Machen again insisted it was purely an invention of his imagination. The vicar flatly refused to believe him, and the creation surpassed its creator. Soon, a well-meaning and patriotic nurse, Phyliss Campbell, came on to the scene. She claimed to have direct testimony from various sources to verify her statements.

Then relatives of soldiers came forward, claiming that their men had actually found the bodies of Germans, dead from arrow wounds!

Over the years, the truth has been smothered by an appealing fantasy. The story was a wonderful morale booster in England, as it appears to have actually helped the war effort at a time when the British were suffering from a number of reverses.

Arthur Machen was a writer of fantastic and supernatural fiction. A leading practitioner in the decadence of 1890s London, his tales of supernatural horror explored darkly pagan themes.

His writing powerfully evoked the wildness of his native Wales, and, in his essays and journalism, he was a ceaseless propagandist against economic and scientific materialism.

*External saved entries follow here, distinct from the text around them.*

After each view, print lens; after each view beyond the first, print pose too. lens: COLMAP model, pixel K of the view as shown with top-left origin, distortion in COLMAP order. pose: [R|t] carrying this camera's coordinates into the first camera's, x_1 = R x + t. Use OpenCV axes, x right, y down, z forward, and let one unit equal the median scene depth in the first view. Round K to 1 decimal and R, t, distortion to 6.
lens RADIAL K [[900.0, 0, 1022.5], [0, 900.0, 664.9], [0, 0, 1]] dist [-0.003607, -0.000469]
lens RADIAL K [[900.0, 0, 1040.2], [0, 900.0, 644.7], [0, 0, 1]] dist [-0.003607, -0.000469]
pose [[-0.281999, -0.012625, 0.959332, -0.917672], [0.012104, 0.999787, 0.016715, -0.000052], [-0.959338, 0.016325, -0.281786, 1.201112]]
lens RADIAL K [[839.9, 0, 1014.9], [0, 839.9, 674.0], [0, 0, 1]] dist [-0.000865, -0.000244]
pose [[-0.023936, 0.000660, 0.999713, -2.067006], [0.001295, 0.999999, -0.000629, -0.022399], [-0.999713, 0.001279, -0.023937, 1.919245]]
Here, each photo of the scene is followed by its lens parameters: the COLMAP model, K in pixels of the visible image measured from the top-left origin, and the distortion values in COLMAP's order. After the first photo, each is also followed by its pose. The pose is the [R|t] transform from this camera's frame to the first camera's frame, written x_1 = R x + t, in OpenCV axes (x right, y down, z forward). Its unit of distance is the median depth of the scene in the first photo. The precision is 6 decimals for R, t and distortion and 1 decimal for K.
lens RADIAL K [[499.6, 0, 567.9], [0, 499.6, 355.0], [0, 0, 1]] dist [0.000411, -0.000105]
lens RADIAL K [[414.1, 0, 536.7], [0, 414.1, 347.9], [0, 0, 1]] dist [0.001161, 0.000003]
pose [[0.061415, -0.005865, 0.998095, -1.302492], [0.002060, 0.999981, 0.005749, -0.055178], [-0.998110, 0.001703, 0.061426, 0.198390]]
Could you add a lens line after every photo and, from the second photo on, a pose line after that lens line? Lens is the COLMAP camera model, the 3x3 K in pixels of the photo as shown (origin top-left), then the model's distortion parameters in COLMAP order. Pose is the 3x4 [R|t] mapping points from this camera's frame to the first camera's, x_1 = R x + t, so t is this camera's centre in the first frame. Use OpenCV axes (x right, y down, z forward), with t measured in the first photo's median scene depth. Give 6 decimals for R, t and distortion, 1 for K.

By Christmas 1915, widespread rumours had taken away the credit for the successful retreat away from the resilient and long-suffering British soldiers whose ordeal at Mons was compounded by the agonies of a 180-mile march almost to the outskirts of Paris.

This in itself was nothing short of a miracle. Desperately short of food and water, ragged, unshaven and under constant threat of attack from their pursuers, it is a tribute to these men that they were able to summon the strength to turn the tables and push the enemy back over the rivers Marne and Aisne. We finish our lunch and descend the hill into the Grand Place. Once again, we walk down the Rue de Nimy where the British fell back, firing from doorways and from behind lamp posts all those years ago on that broiling day in August, 1914.

The cobbles slip beneath our feet, just as they must have done as the infantry clattered up here towards the town square with the Germans in hot pursuit.

Out of the Grand Place we walk past the imposing structure of the Saint Waudru Collegiate Church, where a plaque commemorates the sacrifice of the soldiers of the British Empire.

Then it's down the hill, past the statue of King Leopold and on to the railway station where we are due to catch the train back to Brussels.

Soon we are sweeping out of Mons, over the Canal du Centre and bound for Soignies. I open that compartment in my rucksack and cannot resist fumbling for the shilling once more. The August sunlight, bursting through the carriage windows, soon illuminates the little coin sat in the palm of my hand.

I cannot help thinking that it is the very same sun that shone in August, 1914, as the good people of Mons made their way to church on that fateful Sunday, praying that the English soldiers would deliver them from the invader. Same sun, same coin, both transcending the passage of the years.

And just for a moment - only a moment- time itself seemed to stand still.